Animal husbandry and monitoring of animal health
NOD mice and SOCS1-tg mice on a NOD background (both from in-house breeding) were housed in specific pathogen-free conditions at Karolinska Institutet, Stockholm, Sweden. Ethics approval was granted for all experiments by the local ethics committee and were conducted in accordance with the NIH Principles of Laboratory Animal Care and national laws in Sweden. Extended health monitoring of mice was performed. Additional information is provided in the ESM Methods: Animals, together with details of primers used for SOCS1-tg mouse genotyping (ESM Table 1).
Virus and vaccine production
A CVB1 field isolate (CVB1-V200; [3]), was propagated in Vero cells (ECACC no. 84113001; mycoplasma negative), purified and then formalin inactivated for 3 days at 37°C to produce CVB1 vaccine. See ESM Methods: Vaccine production and Hankaniemi et al [7] for more details. Mice were infected with CVB1-10796 (propagated in HeLa cells, originally obtained from R Glas, Karolinska Institutet, Stockholm, Sweden, mycoplasma negative).
Vaccinations
Male and female age-matched NOD and SOCS1-tg mice (4–7 weeks old) were randomly assigned to groups and vaccinated on days 0, 14 and 28 with non-adjuvanted vaccine containing 1.8 μg protein (n = 8 and n = 7, respectively) or mock-vaccinated with vaccine buffer (M199-0.1% Tween80 (vol./vol.), 150 μl, n = 6 for NOD and for SOCS1-tg mice) by interscapular injection [6, 7]. Serum was collected before vaccinations and infection (day 35) by tail bleeding (experimental timeline displayed in Fig. 1a). The study was not blinded to the experimenter.
Infections
Mice were challenged with 106 plaque forming units (PFU) CVB1-10796 (diluted in serum-free RPMI to a final volume of 200 μl, administered by intraperitoneal injection, with the dose carefully optimised, data not shown) on day 35. Blood samples were collected on day 3 post infection (p.i.; 1:1 ratio with 12 mmol EDTA). NOD mice were killed on day 3 p.i. and pancreases saved for virus quantification and histological analysis. SOCS1-tg mice were monitored until diabetes development or day 21 p.i. and pancreases saved for histological analysis.

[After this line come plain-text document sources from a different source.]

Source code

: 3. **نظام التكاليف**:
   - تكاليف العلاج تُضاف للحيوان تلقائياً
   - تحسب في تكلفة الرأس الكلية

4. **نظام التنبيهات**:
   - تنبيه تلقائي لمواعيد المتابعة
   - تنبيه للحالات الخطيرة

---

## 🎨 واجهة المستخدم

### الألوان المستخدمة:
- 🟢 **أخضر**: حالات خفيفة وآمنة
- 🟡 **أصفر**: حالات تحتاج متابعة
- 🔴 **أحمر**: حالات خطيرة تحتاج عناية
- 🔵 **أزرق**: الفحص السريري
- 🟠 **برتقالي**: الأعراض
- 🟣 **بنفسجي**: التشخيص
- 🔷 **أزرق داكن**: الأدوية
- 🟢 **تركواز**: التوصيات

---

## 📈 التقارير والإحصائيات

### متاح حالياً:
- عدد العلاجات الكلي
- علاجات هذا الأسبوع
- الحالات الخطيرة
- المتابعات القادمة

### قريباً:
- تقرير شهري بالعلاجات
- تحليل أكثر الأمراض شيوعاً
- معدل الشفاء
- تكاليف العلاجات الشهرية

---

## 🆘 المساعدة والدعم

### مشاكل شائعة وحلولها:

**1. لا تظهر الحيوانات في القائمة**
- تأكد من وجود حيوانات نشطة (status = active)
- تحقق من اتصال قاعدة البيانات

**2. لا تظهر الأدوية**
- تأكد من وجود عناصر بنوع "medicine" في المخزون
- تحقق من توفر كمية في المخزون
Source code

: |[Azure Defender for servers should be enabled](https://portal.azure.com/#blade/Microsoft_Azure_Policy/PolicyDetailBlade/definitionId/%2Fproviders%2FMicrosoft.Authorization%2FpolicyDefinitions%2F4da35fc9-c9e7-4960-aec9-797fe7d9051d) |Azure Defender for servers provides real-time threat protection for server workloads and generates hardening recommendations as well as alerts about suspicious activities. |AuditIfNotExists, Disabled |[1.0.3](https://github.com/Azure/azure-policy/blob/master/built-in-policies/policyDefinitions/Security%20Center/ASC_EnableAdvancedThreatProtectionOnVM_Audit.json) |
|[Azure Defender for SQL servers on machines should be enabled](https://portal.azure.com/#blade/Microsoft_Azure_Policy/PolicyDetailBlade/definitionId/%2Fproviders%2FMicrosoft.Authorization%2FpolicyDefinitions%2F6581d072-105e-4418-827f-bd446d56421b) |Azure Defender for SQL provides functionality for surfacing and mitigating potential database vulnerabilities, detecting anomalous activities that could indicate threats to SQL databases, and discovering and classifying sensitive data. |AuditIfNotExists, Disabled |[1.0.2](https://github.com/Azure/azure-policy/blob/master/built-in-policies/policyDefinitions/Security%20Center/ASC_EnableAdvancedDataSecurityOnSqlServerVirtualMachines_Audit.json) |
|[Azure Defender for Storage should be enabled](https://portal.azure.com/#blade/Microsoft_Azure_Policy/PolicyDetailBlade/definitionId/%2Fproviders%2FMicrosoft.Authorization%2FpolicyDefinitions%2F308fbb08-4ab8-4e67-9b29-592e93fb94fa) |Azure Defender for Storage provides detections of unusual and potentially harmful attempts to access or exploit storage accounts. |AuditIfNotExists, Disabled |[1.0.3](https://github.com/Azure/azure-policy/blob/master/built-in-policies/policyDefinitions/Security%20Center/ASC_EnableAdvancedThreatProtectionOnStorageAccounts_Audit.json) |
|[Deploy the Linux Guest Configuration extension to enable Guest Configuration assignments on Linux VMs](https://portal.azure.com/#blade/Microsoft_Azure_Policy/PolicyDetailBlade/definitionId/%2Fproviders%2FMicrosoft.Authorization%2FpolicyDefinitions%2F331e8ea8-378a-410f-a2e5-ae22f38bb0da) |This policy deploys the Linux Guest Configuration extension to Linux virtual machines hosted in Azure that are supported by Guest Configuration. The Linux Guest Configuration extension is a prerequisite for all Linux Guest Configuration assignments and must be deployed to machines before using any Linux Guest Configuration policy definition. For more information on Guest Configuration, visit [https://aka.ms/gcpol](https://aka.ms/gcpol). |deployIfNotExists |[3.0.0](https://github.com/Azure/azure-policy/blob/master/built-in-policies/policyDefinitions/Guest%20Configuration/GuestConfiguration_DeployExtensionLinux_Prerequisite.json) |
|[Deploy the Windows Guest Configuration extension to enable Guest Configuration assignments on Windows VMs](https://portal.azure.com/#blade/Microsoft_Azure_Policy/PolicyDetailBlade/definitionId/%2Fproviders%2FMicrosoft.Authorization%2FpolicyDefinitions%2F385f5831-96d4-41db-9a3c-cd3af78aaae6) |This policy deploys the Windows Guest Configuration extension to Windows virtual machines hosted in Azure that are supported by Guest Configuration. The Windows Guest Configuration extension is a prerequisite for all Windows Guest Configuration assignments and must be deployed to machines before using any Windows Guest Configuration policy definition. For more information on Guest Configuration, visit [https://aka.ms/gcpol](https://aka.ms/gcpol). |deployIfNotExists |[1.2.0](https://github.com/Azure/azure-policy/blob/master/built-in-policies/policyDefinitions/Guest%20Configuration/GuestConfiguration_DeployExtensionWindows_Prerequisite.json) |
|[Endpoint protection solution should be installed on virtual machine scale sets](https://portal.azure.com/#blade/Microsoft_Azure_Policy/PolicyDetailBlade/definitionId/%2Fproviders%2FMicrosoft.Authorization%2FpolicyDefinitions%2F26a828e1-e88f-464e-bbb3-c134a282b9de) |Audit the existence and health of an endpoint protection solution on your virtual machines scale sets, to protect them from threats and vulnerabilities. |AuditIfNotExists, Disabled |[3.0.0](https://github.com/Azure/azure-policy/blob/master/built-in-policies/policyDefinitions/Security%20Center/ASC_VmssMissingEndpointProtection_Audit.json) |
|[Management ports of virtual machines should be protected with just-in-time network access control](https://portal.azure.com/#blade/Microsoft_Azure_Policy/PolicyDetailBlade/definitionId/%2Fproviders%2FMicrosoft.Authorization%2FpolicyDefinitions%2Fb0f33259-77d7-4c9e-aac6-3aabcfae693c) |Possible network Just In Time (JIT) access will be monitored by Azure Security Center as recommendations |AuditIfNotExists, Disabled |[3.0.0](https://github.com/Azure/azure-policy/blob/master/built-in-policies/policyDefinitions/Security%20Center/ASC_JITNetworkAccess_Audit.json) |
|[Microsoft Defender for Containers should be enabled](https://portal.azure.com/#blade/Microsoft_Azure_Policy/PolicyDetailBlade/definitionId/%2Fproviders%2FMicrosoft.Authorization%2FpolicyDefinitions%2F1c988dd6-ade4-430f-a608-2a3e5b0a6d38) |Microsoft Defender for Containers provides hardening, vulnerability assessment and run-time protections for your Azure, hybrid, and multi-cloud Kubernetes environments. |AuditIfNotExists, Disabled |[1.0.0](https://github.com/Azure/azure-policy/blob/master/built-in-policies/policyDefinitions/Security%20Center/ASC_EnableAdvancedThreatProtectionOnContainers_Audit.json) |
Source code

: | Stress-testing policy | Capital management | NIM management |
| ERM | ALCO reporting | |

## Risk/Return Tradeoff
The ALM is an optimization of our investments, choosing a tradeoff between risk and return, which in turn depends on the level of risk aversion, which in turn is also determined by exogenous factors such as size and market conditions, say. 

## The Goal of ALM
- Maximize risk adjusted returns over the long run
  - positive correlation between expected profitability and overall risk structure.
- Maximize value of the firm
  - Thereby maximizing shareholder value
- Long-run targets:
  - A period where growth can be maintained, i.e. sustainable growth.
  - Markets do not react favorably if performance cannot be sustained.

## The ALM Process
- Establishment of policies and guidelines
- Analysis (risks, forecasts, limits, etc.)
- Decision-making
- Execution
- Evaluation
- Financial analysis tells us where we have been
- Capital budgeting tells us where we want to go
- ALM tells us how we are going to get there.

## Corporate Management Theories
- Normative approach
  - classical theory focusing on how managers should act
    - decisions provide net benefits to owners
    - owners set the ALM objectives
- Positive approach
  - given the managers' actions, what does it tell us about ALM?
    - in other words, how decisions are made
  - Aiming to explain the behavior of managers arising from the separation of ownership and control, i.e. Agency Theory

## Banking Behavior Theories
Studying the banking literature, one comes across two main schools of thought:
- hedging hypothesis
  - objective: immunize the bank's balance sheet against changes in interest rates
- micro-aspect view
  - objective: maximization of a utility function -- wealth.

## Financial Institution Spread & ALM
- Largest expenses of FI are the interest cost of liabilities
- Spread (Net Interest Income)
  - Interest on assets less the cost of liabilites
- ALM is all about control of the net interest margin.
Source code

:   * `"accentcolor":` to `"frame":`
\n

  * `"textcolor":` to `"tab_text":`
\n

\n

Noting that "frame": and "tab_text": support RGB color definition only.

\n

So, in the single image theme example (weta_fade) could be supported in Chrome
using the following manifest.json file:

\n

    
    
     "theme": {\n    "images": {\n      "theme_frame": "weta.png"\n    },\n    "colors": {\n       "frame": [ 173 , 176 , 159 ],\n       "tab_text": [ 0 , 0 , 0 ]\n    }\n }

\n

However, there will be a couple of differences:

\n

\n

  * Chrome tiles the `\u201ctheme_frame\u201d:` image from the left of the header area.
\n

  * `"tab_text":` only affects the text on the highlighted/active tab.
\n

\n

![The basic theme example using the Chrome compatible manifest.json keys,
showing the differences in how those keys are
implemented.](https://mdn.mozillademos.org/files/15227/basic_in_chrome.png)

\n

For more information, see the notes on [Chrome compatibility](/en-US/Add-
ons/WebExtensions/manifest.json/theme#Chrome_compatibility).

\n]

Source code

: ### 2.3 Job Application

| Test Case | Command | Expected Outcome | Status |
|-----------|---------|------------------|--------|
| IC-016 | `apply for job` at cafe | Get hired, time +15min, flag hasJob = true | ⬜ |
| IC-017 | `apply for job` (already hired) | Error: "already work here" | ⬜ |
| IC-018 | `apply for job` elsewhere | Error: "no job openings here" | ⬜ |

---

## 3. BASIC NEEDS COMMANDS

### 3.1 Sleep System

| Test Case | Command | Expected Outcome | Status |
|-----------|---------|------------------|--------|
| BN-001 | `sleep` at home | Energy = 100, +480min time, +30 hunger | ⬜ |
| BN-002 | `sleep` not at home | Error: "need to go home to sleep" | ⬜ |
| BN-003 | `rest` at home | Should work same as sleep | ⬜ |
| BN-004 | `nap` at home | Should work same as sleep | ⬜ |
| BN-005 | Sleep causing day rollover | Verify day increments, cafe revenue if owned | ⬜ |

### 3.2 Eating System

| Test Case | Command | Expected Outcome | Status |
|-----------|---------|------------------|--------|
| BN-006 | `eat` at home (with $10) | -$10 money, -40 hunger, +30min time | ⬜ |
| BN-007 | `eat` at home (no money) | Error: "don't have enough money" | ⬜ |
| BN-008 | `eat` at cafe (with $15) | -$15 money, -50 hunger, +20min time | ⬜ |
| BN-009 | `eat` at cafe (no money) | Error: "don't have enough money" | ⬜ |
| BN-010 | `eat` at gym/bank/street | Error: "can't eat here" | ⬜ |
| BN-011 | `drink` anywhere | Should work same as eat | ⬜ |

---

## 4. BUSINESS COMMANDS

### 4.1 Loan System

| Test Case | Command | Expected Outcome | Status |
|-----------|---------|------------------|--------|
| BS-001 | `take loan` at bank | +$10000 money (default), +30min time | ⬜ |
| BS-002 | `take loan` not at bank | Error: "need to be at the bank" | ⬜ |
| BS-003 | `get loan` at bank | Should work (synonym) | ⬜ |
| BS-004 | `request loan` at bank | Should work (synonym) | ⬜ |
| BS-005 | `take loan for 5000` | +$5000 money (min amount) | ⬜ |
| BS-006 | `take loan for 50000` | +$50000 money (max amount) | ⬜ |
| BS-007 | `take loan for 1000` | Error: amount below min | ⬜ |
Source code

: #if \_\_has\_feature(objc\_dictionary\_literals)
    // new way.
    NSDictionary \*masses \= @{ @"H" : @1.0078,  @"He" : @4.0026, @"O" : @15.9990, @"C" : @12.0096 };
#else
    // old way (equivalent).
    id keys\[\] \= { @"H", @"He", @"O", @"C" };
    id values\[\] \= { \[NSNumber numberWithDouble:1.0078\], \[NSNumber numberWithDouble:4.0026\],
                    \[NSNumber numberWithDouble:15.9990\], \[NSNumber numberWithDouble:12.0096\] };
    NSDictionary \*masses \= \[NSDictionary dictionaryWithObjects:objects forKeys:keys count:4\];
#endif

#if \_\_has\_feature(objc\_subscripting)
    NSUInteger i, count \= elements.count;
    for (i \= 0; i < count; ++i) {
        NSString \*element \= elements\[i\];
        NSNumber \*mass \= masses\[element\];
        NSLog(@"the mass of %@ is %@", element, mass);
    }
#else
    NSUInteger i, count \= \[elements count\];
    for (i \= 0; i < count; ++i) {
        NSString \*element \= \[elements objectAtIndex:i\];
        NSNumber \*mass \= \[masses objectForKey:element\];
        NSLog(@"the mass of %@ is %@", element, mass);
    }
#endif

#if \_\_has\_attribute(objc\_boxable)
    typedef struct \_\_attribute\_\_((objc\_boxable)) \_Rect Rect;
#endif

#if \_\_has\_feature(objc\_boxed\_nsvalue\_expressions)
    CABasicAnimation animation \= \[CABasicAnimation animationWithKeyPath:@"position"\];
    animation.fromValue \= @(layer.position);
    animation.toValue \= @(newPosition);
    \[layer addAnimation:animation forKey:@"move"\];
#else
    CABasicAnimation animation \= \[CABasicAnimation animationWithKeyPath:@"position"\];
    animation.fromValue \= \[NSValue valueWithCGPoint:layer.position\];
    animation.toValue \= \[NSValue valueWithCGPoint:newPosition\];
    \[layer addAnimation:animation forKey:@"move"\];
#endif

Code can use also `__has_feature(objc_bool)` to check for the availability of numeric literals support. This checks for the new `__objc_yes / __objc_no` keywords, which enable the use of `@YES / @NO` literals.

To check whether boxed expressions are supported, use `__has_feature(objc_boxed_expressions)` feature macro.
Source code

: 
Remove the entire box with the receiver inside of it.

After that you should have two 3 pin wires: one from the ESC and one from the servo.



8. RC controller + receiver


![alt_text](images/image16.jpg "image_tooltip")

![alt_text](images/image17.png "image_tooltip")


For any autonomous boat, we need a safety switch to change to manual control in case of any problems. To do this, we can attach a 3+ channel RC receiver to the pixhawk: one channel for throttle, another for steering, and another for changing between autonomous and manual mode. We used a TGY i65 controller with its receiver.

Monitoring of blood glucose and diabetes development
Blood glucose was measured in blood obtained from the tail-vein with a Bayer Contour XT blood glucose meter (Bayer, Basel, Switzerland) and a glucose concentration >18 mmol/l, or two consecutive measurements between 13 and 18 mmol/l were used to define diabetes and diabetic mice were killed.
Neutralising antibody detection
Neutralising antibody titres were determined by standard virus plaque reduction assay in green monkey kidney (GMK) cells (National Institute for Health and Welfare, Finland; mycoplasma negative) [3]. Plaque number reduction ≥80% compared with untreated virus suspension was considered positive. The detection limit of the assay was a fourfold dilution (1:4), and positivity cut-off for serum samples was set to ≥1:16.
Virus titration
Pancreases were homogenised and lytic virus quantified in either blood or pancreas by standard plaque assay in GMK cells. Viral titres are expressed as PFU/g of tissue or ml of blood. See ESM Methods: Virus titration and tissue homogenisation for more details.
PCR analysis
Enterovirus specific real-time PCR was performed using RNA extracted from blood samples; see ESM Methods: PCR analysis and Honkanen et al [8] for further details. Primers are shown in ESM Table 2.
Histological analysis and immunohistochemistry
Histological analysis and immunohistochemistry of pancreas samples with viral capsid protein 1 (VP1), insulin and glucagon were carried out as in Flodström et al and Larsson et al ([4, 6]; ESM Methods: Immunohistochemistry and antibodies).
Statistical analysis
Statistical analyses were executed using Prism 5 software (GraphPad, La Jolla, CA, USA). PCR and VP1 immunohistochemistry data were analysed by χ
2 tests. Plaque assay virus titrations were analysed by Mann–Whitney U test. Neutralising antibody data was analysed by one-way ANOVA. Diabetes incidence was analysed by log rank Mantel–Cox test. Data are expressed as the mean ± SD. A p value ≤0.05 was regarded statistically significant.